The hit men of the tea party can carve another notch in their collective gun belts this week with the ouster of Indiana Sen. Richard G. Lugar, a 35-year veteran of the U.S. Senate. Whatever mojo the conservative firebrands had in the 2010 GOP primaries, when they ousted party moderates right and left, is apparently still working for them.

Longtime incumbents are not easily toppled, but Mr. Lugar's vulnerabilities were well-documented prior to Tuesday's Indiana primary: The six-term senator is 80 years old, has lived in Northern Virginia for decades (despite using a 1970s-era address for voting purposes) and seemed to voters far more interested in foreign policy than in the daily concerns of the folks back home.

Nor did it help that Mr. Lugar, ever the Midwestern gentleman, didn't go after his opponent, state Treasurer Richard E. Mourdock, with the same vigor the challenger demonstrated against him. Conservative groups spent millions of dollars to support Mr. Mourdock, who expresses a clear preference for confrontation over compromise with Democrats.

So while Mr. Lugar is an imperfect poster child for the death of Republican moderation, his defeat still echoes the sad reality of U.S. politics in the second decade of the 21st century: The gulf between Republican and Democrat, conservative and moderate (let alone progressive) has never been greater in living memory.

What was Mr. Lugar's crime that sparked such disdain? It was those occasional moments when he showed a willingness to find common ground with the other party. Even his votes in support of President Barack Obama's Supreme Court nominees were treated as treasonous. In contrast, Mr. Mourdock claims the only way forward is for the GOP to seize total control and never give ground to the other party. He is best remembered beyond Indiana's borders for vigorously opposing President Obama's auto industry bailout, despite the thousands of jobs it saved in his state.

In conceding defeat, Mr. Lugar urged Mr. Mourdock, if ultimately elected to the Senate, to reconsider his promise of bringing even greater partisanship to Congress. "He and I share many positions, but his embrace of an unrelenting partisan mindset is irreconcilable with my philosophy of governance and my experience of what brings results for Hoosiers in the Senate."

Indiana, which advertises itself as the "Crossroads of America," may now reflect a political crossroads, of sorts, in a hopelessly divided country. Mr. Lugar is not the only pragmatic Hoosier to struggle with the polarization that has descended on the nation's political scene.

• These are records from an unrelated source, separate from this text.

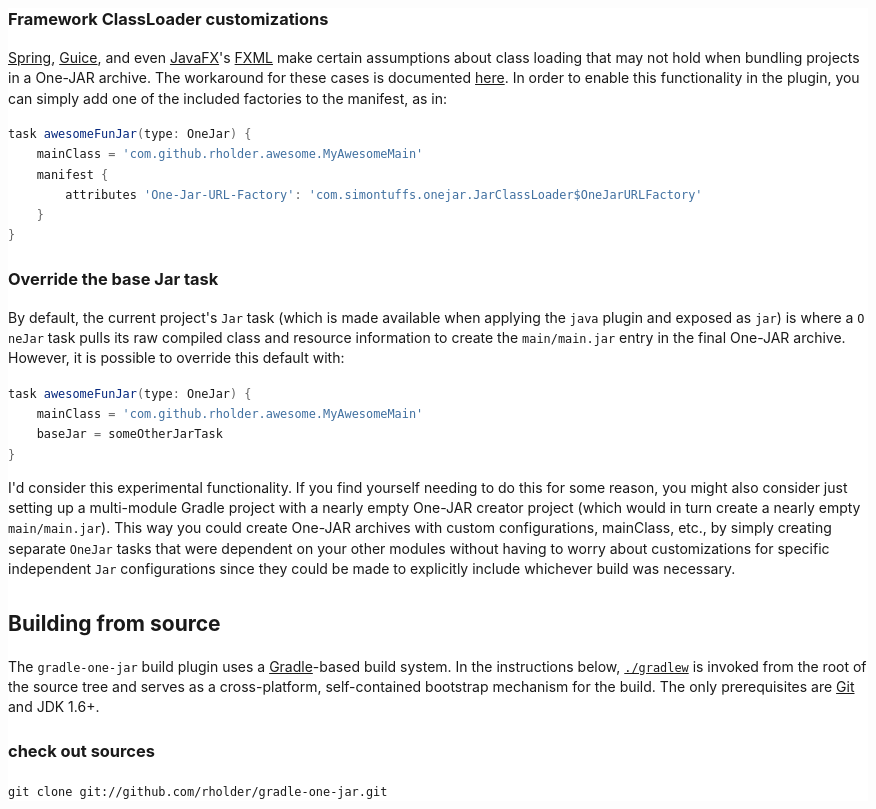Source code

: ### Framework ClassLoader customizations
[Spring](http://www.springsource.org/), [Guice](https://code.google.com/p/google-guice/),
and even [JavaFX](http://docs.oracle.com/javafx/)'s [FXML](http://docs.oracle.com/javafx/2/api/javafx/fxml/doc-files/introduction_to_fxml.html)
make certain assumptions about class loading that may not hold when bundling
projects in a One-JAR archive. The workaround for these cases is documented
[here](http://one-jar.sourceforge.net/index.php?page=frameworks). In order to
enable this functionality in the plugin, you can simply add one of the included
factories to the manifest, as in:

```groovy
task awesomeFunJar(type: OneJar) {
    mainClass = 'com.github.rholder.awesome.MyAwesomeMain'
    manifest {
        attributes 'One-Jar-URL-Factory': 'com.simontuffs.onejar.JarClassLoader$OneJarURLFactory'
    }
}
```

### Override the base Jar task
By default, the current project's `Jar` task (which is made available when
applying the `java` plugin and exposed as `jar`) is where a `OneJar` task pulls
its raw compiled class and resource information to create the `main/main.jar`
entry in the final One-JAR archive. However, it is possible to override this
default with:

```groovy
task awesomeFunJar(type: OneJar) {
    mainClass = 'com.github.rholder.awesome.MyAwesomeMain'
    baseJar = someOtherJarTask
}
```

I'd consider this experimental functionality. If you find yourself needing to do
this for some reason, you might also consider just setting up a multi-module
Gradle project with a nearly empty One-JAR creator project (which would in turn
create a nearly empty `main/main.jar`). This way you could create One-JAR
archives with custom configurations, mainClass, etc., by simply creating
separate `OneJar` tasks that were dependent on your other modules without
having to worry about customizations for specific independent `Jar`
configurations since they could be made to explicitly include whichever build
was necessary.

## Building from source
The `gradle-one-jar` build plugin uses a [Gradle](http://gradle.org)-based build system. In the instructions
below, [`./gradlew`](http://vimeo.com/34436402) is invoked from the root of the source tree and serves as
a cross-platform, self-contained bootstrap mechanism for the build. The only
prerequisites are [Git](https://help.github.com/articles/set-up-git) and JDK 1.6+.

### check out sources
`git clone git://github.com/rholder/gradle-one-jar.git`
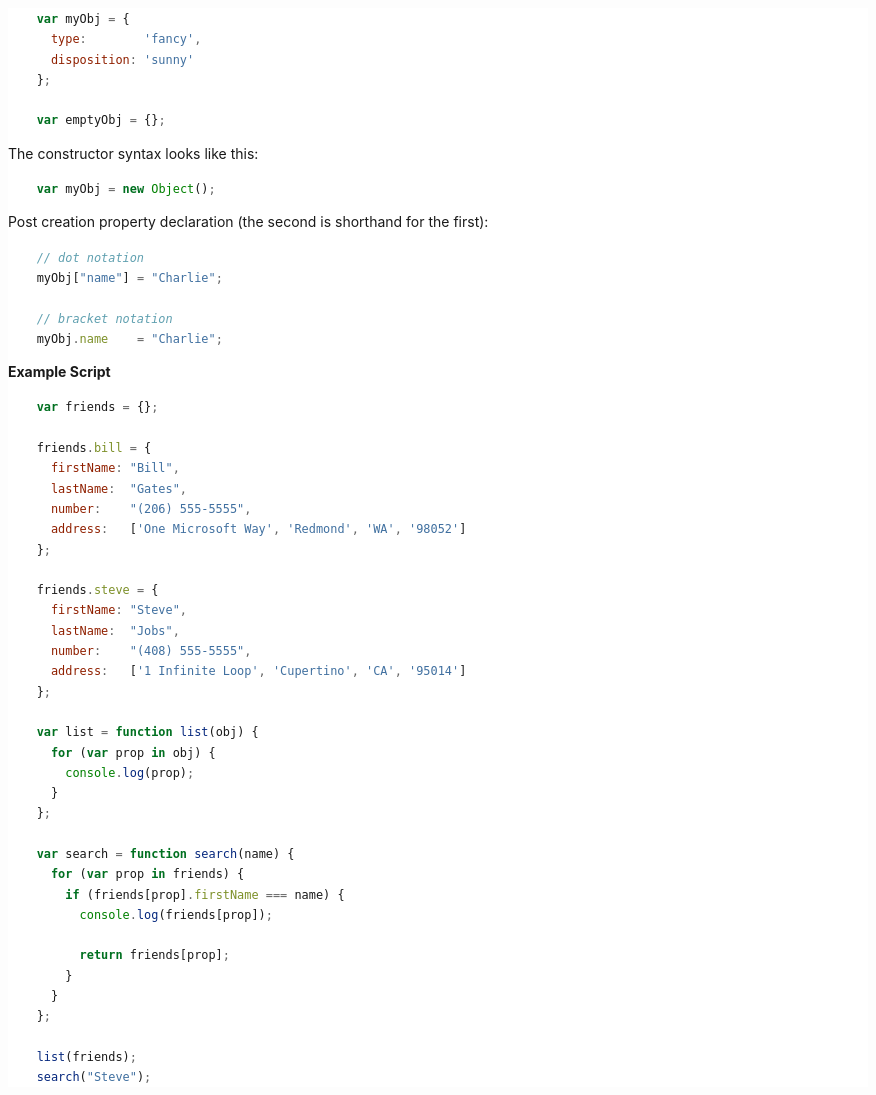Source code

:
 ```javascript
    var myObj = {
      type:        'fancy',
      disposition: 'sunny'
    };

    var emptyObj = {};
```

The constructor syntax looks like this:

```javascript
    var myObj = new Object();
```

Post creation property declaration (the second is shorthand for the first):

```javascript
    // dot notation
    myObj["name"] = "Charlie";

    // bracket notation
    myObj.name    = "Charlie";
```

**Example Script**

```javascript
    var friends = {};

    friends.bill = {
      firstName: "Bill",
      lastName:  "Gates",
      number:    "(206) 555-5555",
      address:   ['One Microsoft Way', 'Redmond', 'WA', '98052']
    };

    friends.steve = {
      firstName: "Steve",
      lastName:  "Jobs",
      number:    "(408) 555-5555",
      address:   ['1 Infinite Loop', 'Cupertino', 'CA', '95014']
    };

    var list = function list(obj) {
      for (var prop in obj) {
        console.log(prop);
      }
    };

    var search = function search(name) {
      for (var prop in friends) {
        if (friends[prop].firstName === name) {
          console.log(friends[prop]);

          return friends[prop];
        }
      }
    };

    list(friends);
    search("Steve");
```
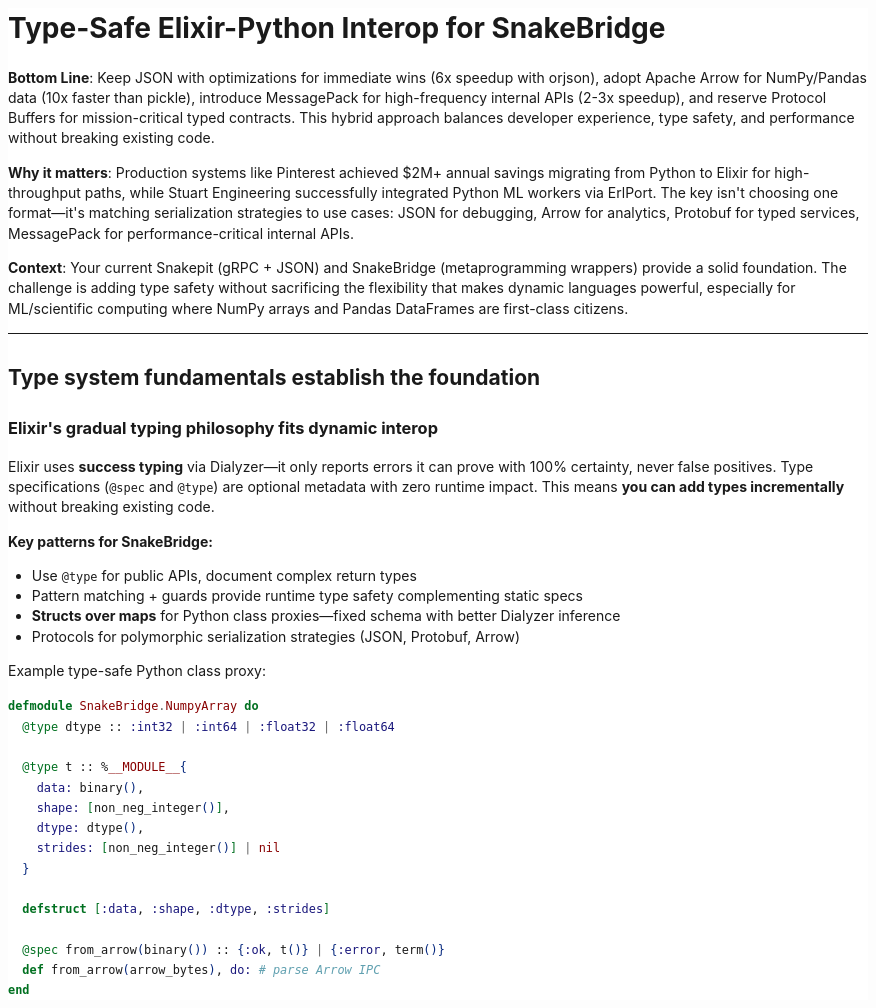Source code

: # Type-Safe Elixir-Python Interop for SnakeBridge

**Bottom Line**: Keep JSON with optimizations for immediate wins (6x speedup with orjson), adopt Apache Arrow for NumPy/Pandas data (10x faster than pickle), introduce MessagePack for high-frequency internal APIs (2-3x speedup), and reserve Protocol Buffers for mission-critical typed contracts. This hybrid approach balances developer experience, type safety, and performance without breaking existing code.

**Why it matters**: Production systems like Pinterest achieved $2M+ annual savings migrating from Python to Elixir for high-throughput paths, while Stuart Engineering successfully integrated Python ML workers via ErlPort. The key isn't choosing one format—it's matching serialization strategies to use cases: JSON for debugging, Arrow for analytics, Protobuf for typed services, MessagePack for performance-critical internal APIs.

**Context**: Your current Snakepit (gRPC + JSON) and SnakeBridge (metaprogramming wrappers) provide a solid foundation. The challenge is adding type safety without sacrificing the flexibility that makes dynamic languages powerful, especially for ML/scientific computing where NumPy arrays and Pandas DataFrames are first-class citizens.

---

## Type system fundamentals establish the foundation

### Elixir's gradual typing philosophy fits dynamic interop

Elixir uses **success typing** via Dialyzer—it only reports errors it can prove with 100% certainty, never false positives. Type specifications (`@spec` and `@type`) are optional metadata with zero runtime impact. This means **you can add types incrementally** without breaking existing code.

**Key patterns for SnakeBridge:**
- Use `@type` for public APIs, document complex return types
- Pattern matching + guards provide runtime type safety complementing static specs
- **Structs over maps** for Python class proxies—fixed schema with better Dialyzer inference
- Protocols for polymorphic serialization strategies (JSON, Protobuf, Arrow)

Example type-safe Python class proxy:

```elixir
defmodule SnakeBridge.NumpyArray do
  @type dtype :: :int32 | :int64 | :float32 | :float64
  
  @type t :: %__MODULE__{
    data: binary(),
    shape: [non_neg_integer()],
    dtype: dtype(),
    strides: [non_neg_integer()] | nil
  }
  
  defstruct [:data, :shape, :dtype, :strides]
  
  @spec from_arrow(binary()) :: {:ok, t()} | {:error, term()}
  def from_arrow(arrow_bytes), do: # parse Arrow IPC
end
```

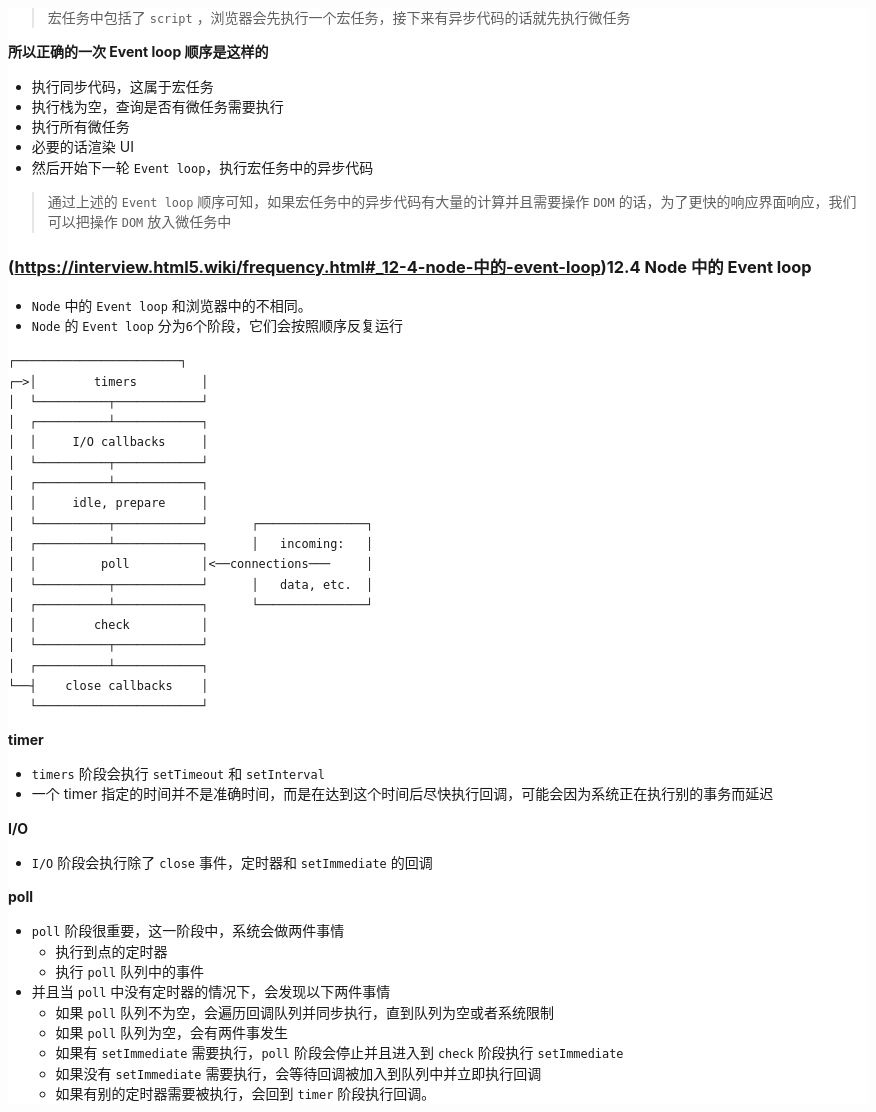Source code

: > 宏任务中包括了 `script` ，浏览器会先执行一个宏任务，接下来有异步代码的话就先执行微任务

**所以正确的一次 Event loop 顺序是这样的**

- 执行同步代码，这属于宏任务
- 执行栈为空，查询是否有微任务需要执行
- 执行所有微任务
- 必要的话渲染 UI
- 然后开始下一轮 `Event loop`，执行宏任务中的异步代码

> 通过上述的 `Event loop` 顺序可知，如果宏任务中的异步代码有大量的计算并且需要操作 `DOM` 的话，为了更快的响应界面响应，我们可以把操作 `DOM` 放入微任务中

### (https://interview.html5.wiki/frequency.html#_12-4-node-中的-event-loop)12.4 Node 中的 Event loop

- `Node` 中的 `Event loop` 和浏览器中的不相同。
- `Node` 的 `Event loop` 分为`6`个阶段，它们会按照顺序反复运行

```text
┌───────────────────────┐
┌─>│        timers         │
│  └──────────┬────────────┘
│  ┌──────────┴────────────┐
│  │     I/O callbacks     │
│  └──────────┬────────────┘
│  ┌──────────┴────────────┐
│  │     idle, prepare     │
│  └──────────┬────────────┘      ┌───────────────┐
│  ┌──────────┴────────────┐      │   incoming:   │
│  │         poll          │<──connections───     │
│  └──────────┬────────────┘      │   data, etc.  │
│  ┌──────────┴────────────┐      └───────────────┘
│  │        check          │
│  └──────────┬────────────┘
│  ┌──────────┴────────────┐
└──┤    close callbacks    │
   └───────────────────────┘ 
```

**timer**

- `timers` 阶段会执行 `setTimeout` 和 `setInterval`
- 一个 timer 指定的时间并不是准确时间，而是在达到这个时间后尽快执行回调，可能会因为系统正在执行别的事务而延迟

**I/O**

- `I/O` 阶段会执行除了 `close` 事件，定时器和 `setImmediate` 的回调

**poll**

- `poll` 阶段很重要，这一阶段中，系统会做两件事情
	- 执行到点的定时器
	- 执行 `poll` 队列中的事件
- 并且当 `poll` 中没有定时器的情况下，会发现以下两件事情
	- 如果 `poll` 队列不为空，会遍历回调队列并同步执行，直到队列为空或者系统限制
	- 如果 `poll` 队列为空，会有两件事发生
	- 如果有 `setImmediate` 需要执行，`poll` 阶段会停止并且进入到 `check` 阶段执行 `setImmediate`
	- 如果没有 `setImmediate` 需要执行，会等待回调被加入到队列中并立即执行回调
	- 如果有别的定时器需要被执行，会回到 `timer` 阶段执行回调。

Two years ago, Sen. Evan Bayh, a two-term Democratic moderate and former governor, announced he would not run for re-election because of the "brain-dead partisanship" that had infected Congress. His seat is now occupied by Sen. Dan Coats who, in an earlier term in the Senate, once questioned the timing of President Bill Clinton's attack on terrorist bases in Afghanistan and Sudan in 1998 as potentially linked to the Monica Lewinsky scandal.

Mr. Lugar's departure is not just some changing of the guard or passing of an old lion of the Senate, but one more straw on the camel's back of sensible decision-making. The Senate, in particular, needs members of both parties to work together given that it's highly unlikely either party will muster a 60-vote, filibuster-proof majority next term.

Yet it will have to accomplish this without the handful of centrists who will be leaving after the November elections, including Democrat Jim Webb of Virginia and RepublicanOlympia J. Snowe of Maine. Any hope for a do-something Congress would seem slight, at best, no matter whom we elect president.

To paraphrase Mr. Lugar, voters may hate the policies of one party or the other, but they hate even more when Congress is unable to make decisions. Perhaps the next Congress will rise to the challenge when push comes to shove and inaction gives rise to genuine crises. But it's far more likely that the insights of a six-term senator will have fallen on deaf ears, and the next term will bring more of the same partisan paralysis.